Selection:
------------------------------------------------------------------------

What’s the worst way to terminate employment? Two HR experts weigh in


From a colleague accidentally breaking the news to you, to turning up to work to see that your company has closed down. Two HR experts share the worst firing fails they’ve come across.

What’s the worst way to find out you’ve been fired? 

The Fair Work Commission recently heard the unfair dismissal case of an employee who received an email from a senior colleague expressing gratitude for his services and wishing him well for the future after learning he was being let go. The only issue was that no one had told the employee in question yet.

The organisation made the decision to terminate the worker’s employment in September 2021 after he refused to go on a performance improvement plan (PIP). The employer deemed this necessary after the employee, an import and export coordinator, asked a discriminatory question in a job interview process (he asked a candidate when she was planning to have children). 

It was also noted that he refused to mentor new staff, communicated disrespectfully with a manager and attempted to undermine his manager after being rejected for a promotion.

While the deputy president presiding over the case, Amanda Mansini (now Federal Circuit and Family Court judge), agreed with the employer’s reasons for dismissal, she took issue with the “deplorable” way in which the employee learned of his termination.

She also noted other procedural fairness failings, citing that a meeting held to give the employee a chance to respond – a critical step in the termination process – was merely an act of “going through the motions”. The decision to terminate employment had already been made at this point, as the HR manager was putting the process in place and the employee’s colleagues were aware he was being let go.

The employee went to the FWC seeking reinstatement and compensation, claiming the PIP request was “workplace bullying and oppression”. He said he’d shown remorse for asking the job candidate about her intentions to have children when given a verbal warning. 

Mansini determined that while the employer hadn’t fulfilled its obligations to offer an opportunity for the employee to respond, reinstatement wouldn’t be a possibility due to the fractured relationship. Instead, she ordered the employer to pay $12,932 (plus super) in compensation.

The lesson to HR? Even if you have valid reasons to dismiss an employee, it could all come undone if you skip critical steps.

HRM put a call out to hear about other botched terminations. Here’s what two HR consultants had to say.

Locked out of the building

Sean Wilson, CEO at BetterHR, an HR and employment law consultancy, can recall many examples of terminations gone wrong, but there’s one that stands out.

“There was one where a person turned up to work and went to use their swipe card [to get into the building] and it didn’t work. He called up his manager and found out he’d been fired,” says Wilson.

“The employer thought the person was a bully. A lot of staff had put in verbal complaints. But  when we investigated it, there’d been no official investigations into any of the accusations. Everybody pretty much just said, “Oh they were a bully. They used to harass us and play terrible practical jokes on people that weren’t funny.’ They’d been complaining about this for a long period of time and a lot of workers pressured management to do something about it.”

“You need to understand what the risks are and try to take the emotion out of it, because it’s nothing personal.” – Cathy Ngo, HR and communication consultant

Wilson says this pressure meant that the employer skipped crucial steps of the process and, as a result, found themselves in front of the employment tribunal with an order to reinstate the worker.

------------------------------------------------------------------------

Records supplied:
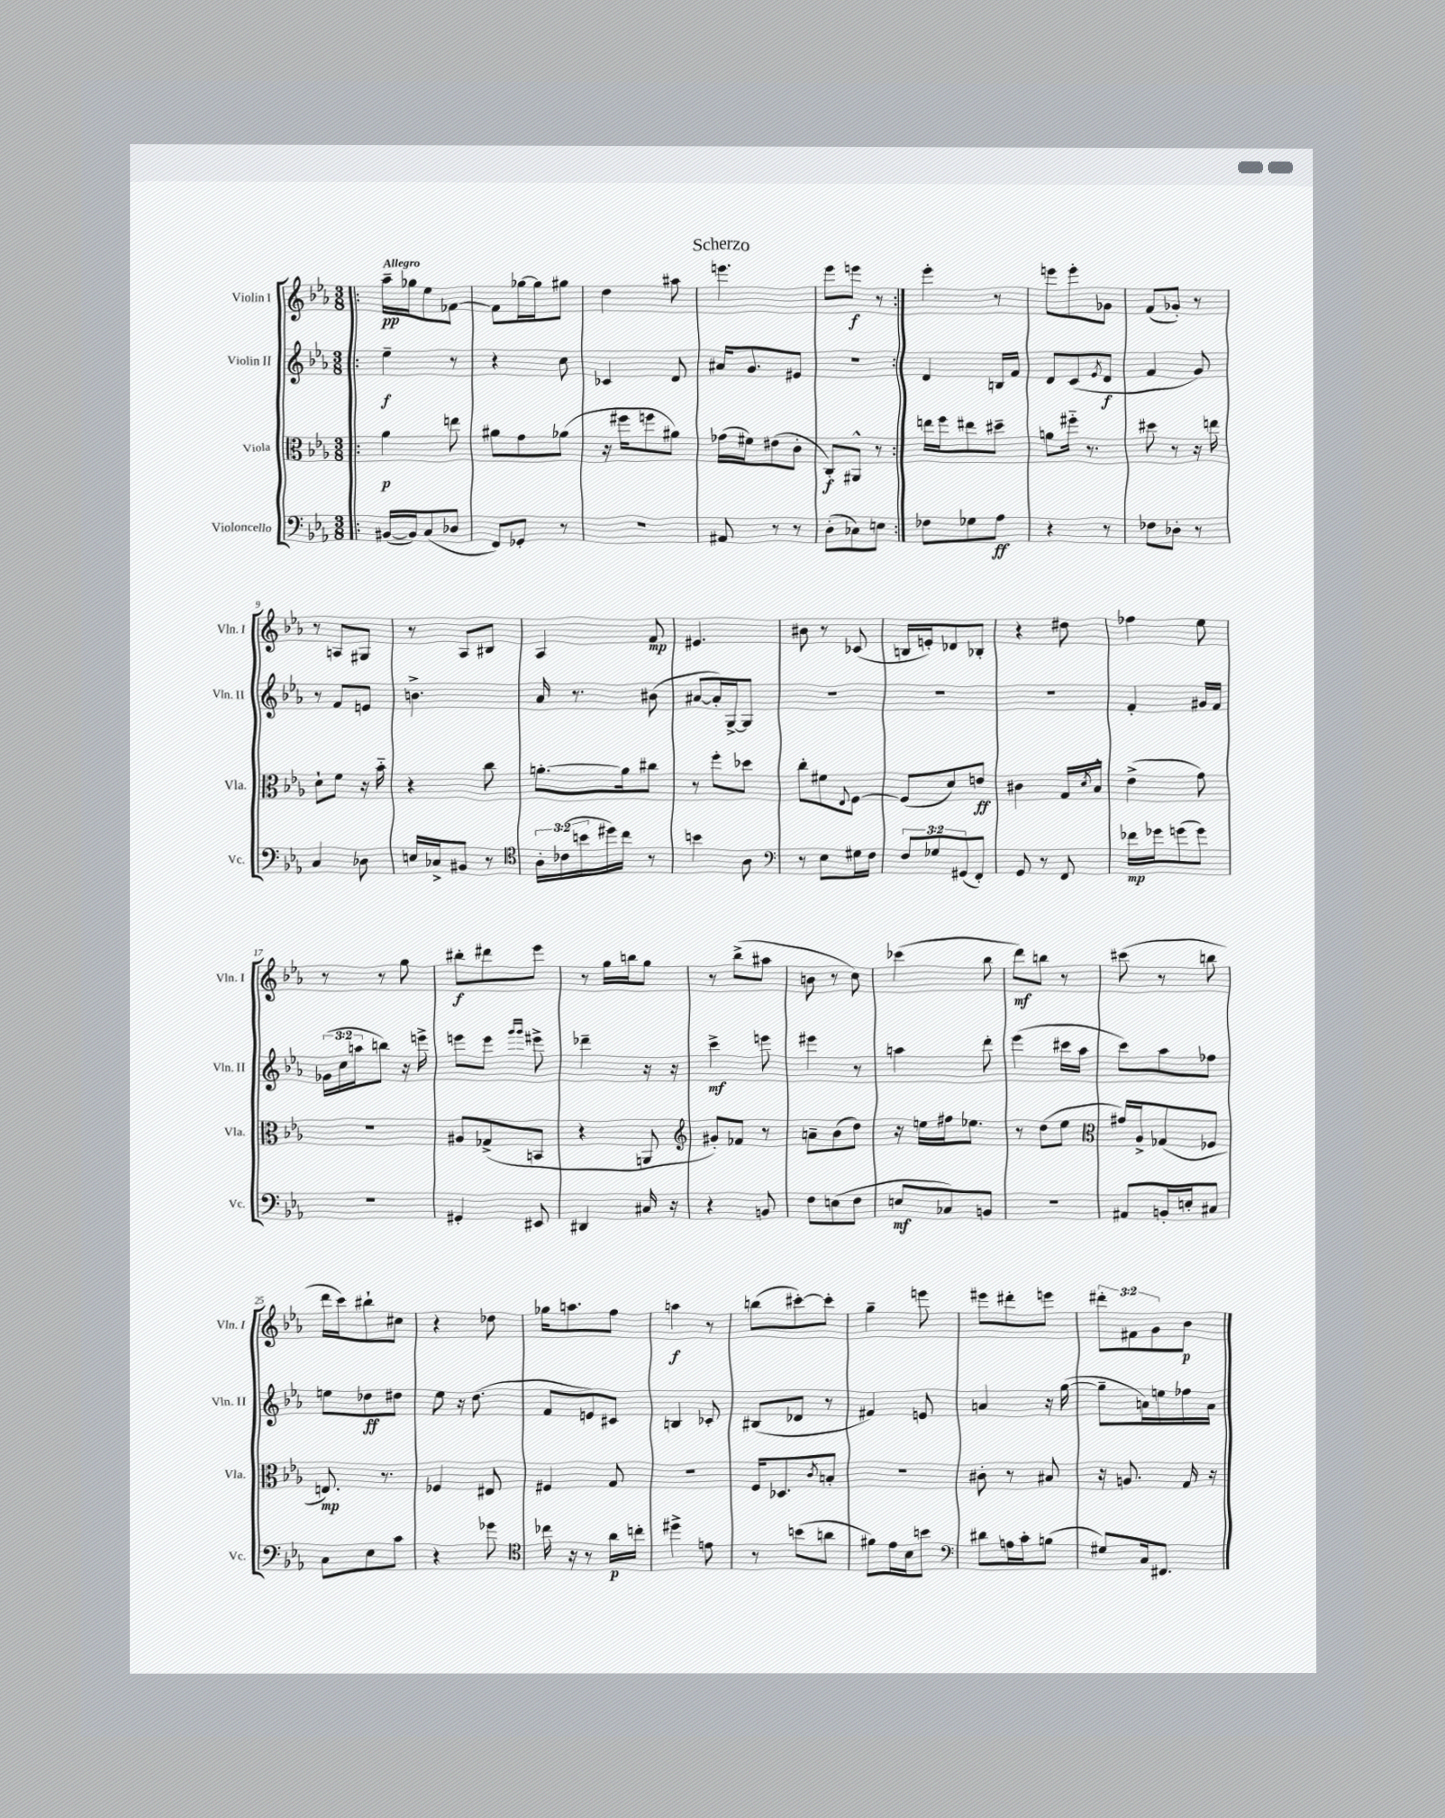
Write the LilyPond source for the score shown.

\header { title = "Scherzo" }
<<
\new StaffGroup <<
\new Staff = "s0" \with { instrumentName = "Violin I" shortInstrumentName = "Vln. I" } {
    \clef treble \key ees \major \numericTimeSignature \time 3/8 \override Staff.TupletNumber.text = #tuplet-number::calc-fraction-text \tempo "Allegro"
    \repeat volta 2 { \bar ".|:" aes''16--\pp ges''16 ees''8 fes'8~ |
    fes'8 ges''16~ ges''16 gis''8 |
    d''4 ais''8 |
    e'''4. |
    ees'''8 e'''8\f r8 | }
    ees'''4-. r8 |
    e'''8 e'''8-. ges'8 |
    f'8( ges'8-.) r8 |
    r8 a8 gis8 |
    r8 aes8 bis8 |
    aes4 f'8\mp |
    eis'4. |
    bis'8 r8 ces'8( |
    b16 e'16-.) des'8 bes8-. |
    r4 dis''8 |
    fes''4 ees''8 |
    r8 r8 g''8 |
    bis''8-.\f dis'''8 ees'''8 |
    r8 g''16 b''16 g''8 |
    r8 bes''8->( ais''8 |
    b'8 r8 c''8) |
    ces'''4( bes''8 |
    d'''8\mf) b''8 r8 |
    cis'''8( r8 b''8 |
    d'''16 c'''16) bis''8-! cis''8 |
    r4 des''8 |
    ges''16 a''8. f''8 |
    a''4\f r8 |
    b''8( cis'''8~-.) cis'''8-. |
    g''4-- e'''8 |
    eis'''8 dis'''8-. e'''8 |
    \tuplet 3/2 { dis'''8-. fis'8 g'8 } bes'8\p \bar "|." |
}
\new Staff = "s1" \with { instrumentName = "Violin II" shortInstrumentName = "Vln. II" } {
    \clef treble \key ees \major \numericTimeSignature \time 3/8 \override Staff.TupletNumber.text = #tuplet-number::calc-fraction-text
    \repeat volta 2 { \bar ".|:" ees''4--\f r8 |
    r4 c''8 |
    ces'4 d'8 |
    ais'16 g'8. eis'8 |
    R4. | }
    d'4 b16 f'16 |
    d'8 c'8( \acciaccatura { ees'8 } d'8\f |
    f'4 g'8) |
    r8 f'8 e'8 |
    b'4.-> |
    aes'16 r8. bis'8( |
    ais'8~ ais'16-.) g16~-> g8 |
    R4. |
    R4. |
    R4. |
    f'4-. gis'16 f'16 |
    \tuplet 3/2 { ges'16( c''16 a''16 } b''8) r16 e'''16-> |
    e'''8 e'''8 \grace { g'''16 g'''16 } eis'''8-> |
    des'''4-- r16 r16 |
    c'''4->\mf e'''8 |
    eis'''4 r8 |
    a''4 d'''8-. |
    ees'''4( cis'''16 aes''16 |
    c'''8) aes''8 fes''8 |
    e''8 des''8\ff dis''8 |
    ees''8 r16 d''8.( |
    f'8 e'8) cis'8 |
    b4 ces'8-. |
    bis8( des'8 r8 |
    fis'4) e'8 |
    a'4 r16 g''16~( |
    g''8-- a'16) e''16 fes''16 a'16 \bar "|." |
}
\new Staff = "s2" \with { instrumentName = "Viola" shortInstrumentName = "Vla." } {
    \clef alto \key ees \major \numericTimeSignature \time 3/8
    \repeat volta 2 { \bar ".|:" aes'4\p e''8 |
    ais'8 g'8 aes'8( |
    r16 fis''16 f''8 ais'8) |
    ges'16( fis'16) eis'8( c'8-. |
    c8-.\f) ais,8-^ r8 | }
    e''16 f''16 eis''8 dis''8-- |
    a'8 fis''16-_ r8. |
    dis''8 r8 r16 e''16 |
    d'8-! f'8 r16 bes'16-_ |
    r4 c''8 |
    a'8.~-. a'16 cis''8 |
    r8 f''8-. des''8 |
    c''8-. fis'8 \appoggiatura { ees8 } f8~ |
    f8( d'8) e'8\ff |
    cis'4 g16 \acciaccatura { d'8 } bes16-^ |
    ees'4->( g'8) |
    R4. |
    ais8 ges8->( b,8 |
    r4 a,8 |
    \clef treble gis'8-.) fes'8 r8 |
    a'8-- bes'8( d''8) |
    r16 e''16 fis''16 ees''8. |
    r8 d''8( ees''8 |
    \clef alto gis'16) aes16-> ges8( fes8 |
    e8.\mp) r8. |
    fes4 eis8 |
    fis4 g8 |
    R4. |
    f16 des8. \acciaccatura { c'8 } b8-. |
    R4. |
    cis'8-. r8 bis8 |
    r16 a8. g16 r16 \bar "|." |
}
\new Staff = "s3" \with { instrumentName = "Violoncello" shortInstrumentName = "Vc." } {
    \clef bass \key ees \major \numericTimeSignature \time 3/8 \override Staff.TupletNumber.text = #tuplet-number::calc-fraction-text
    \repeat volta 2 { \bar ".|:" bis,16~( bis,16) c8( des8 |
    f,8) ges,8-. r8 |
    R4. |
    ais,8 r8 r8 |
    d8-.( ces8) e8 | }
    fes8 ges8 aes8\ff |
    r4 r8 |
    fes8 des8-. r8 |
    c4 des8 |
    e16 ces16-> bis,8 r8 |
    \clef tenor \tuplet 3/2 { aes16-. ces'16( b'16 } dis''16) c''16 r8 |
    b'4 aes8 |
    \clef bass r8 ees8 gis16 f16 |
    \tuplet 3/2 { f8 ges8 gis,8( } f,8-.) |
    g,8 r8 f,8 |
    fes'16\mp ges'16 g'8( g'8) |
    R4. |
    gis,4-. eis,8 |
    dis,4 cis16 r16 |
    r4 b,8 |
    f8 e8( f8 |
    e8\mf ces8) b,8 |
    R4. |
    ais,8 b,16-. e16-. cis8 |
    c8 ees8 c'8 |
    r4 ges'8 |
    \clef tenor ces''16 r16 r8 aes'16\p c''16-. |
    dis''4-> e'8 |
    r8 b'8( a'8 |
    fis'8) ees'16 bes16 b'8 |
    \clef bass dis'8 a16 c'16-. b8( |
    gis8) c16 fis,8. \bar "|." |
}
>>
>>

------------------------------------------------------------------------

Jobs:
(a) Collect every line of the records that contains the string "alto".
(b) Resume the HR article on botched terminations where it stops.
The HR article and the records are unrelated material.

Task results:
(a)
    \clef alto \key ees \major \numericTimeSignature \time 3/8
    \clef alto gis'16) aes16-> ges8( fes8 |

(b)
“Then there’s an argument to be made that if you reinstate that person, are you just going to terminate them again anyway?”

If a second termination was to occur, Wilson warns this is when you can get into unlawful termination territory.

“An employee could make a general protection claim [and state that] you fired them for previously taking them to court or to the commission,” he says. “That’s a nightmare because there are uncapped damages in that instance.”

An unfair dismissal applicant’s damages are capped at 26 weeks’ of the annual wage of the employee. However, unlawful termination compensation is uncapped, so employers don’t know what they could be on the hook for.

“For example, that could mean someone thinks you’ve fired them because they’re pregnant or a member of a union, or because of their religion or sexual orientation.”

Wilson impressed the importance of solid recordkeeping, stating that this is the area “where most employers fall over”. There is a reverse onus of proof in a general protections case, he says, so you need to have enough solid evidence to prove that your decision to terminate was lawful. Locking them out of the building instead of having a face-to-face conversation is unlikely to look good in the eyes of a judge or commissioner.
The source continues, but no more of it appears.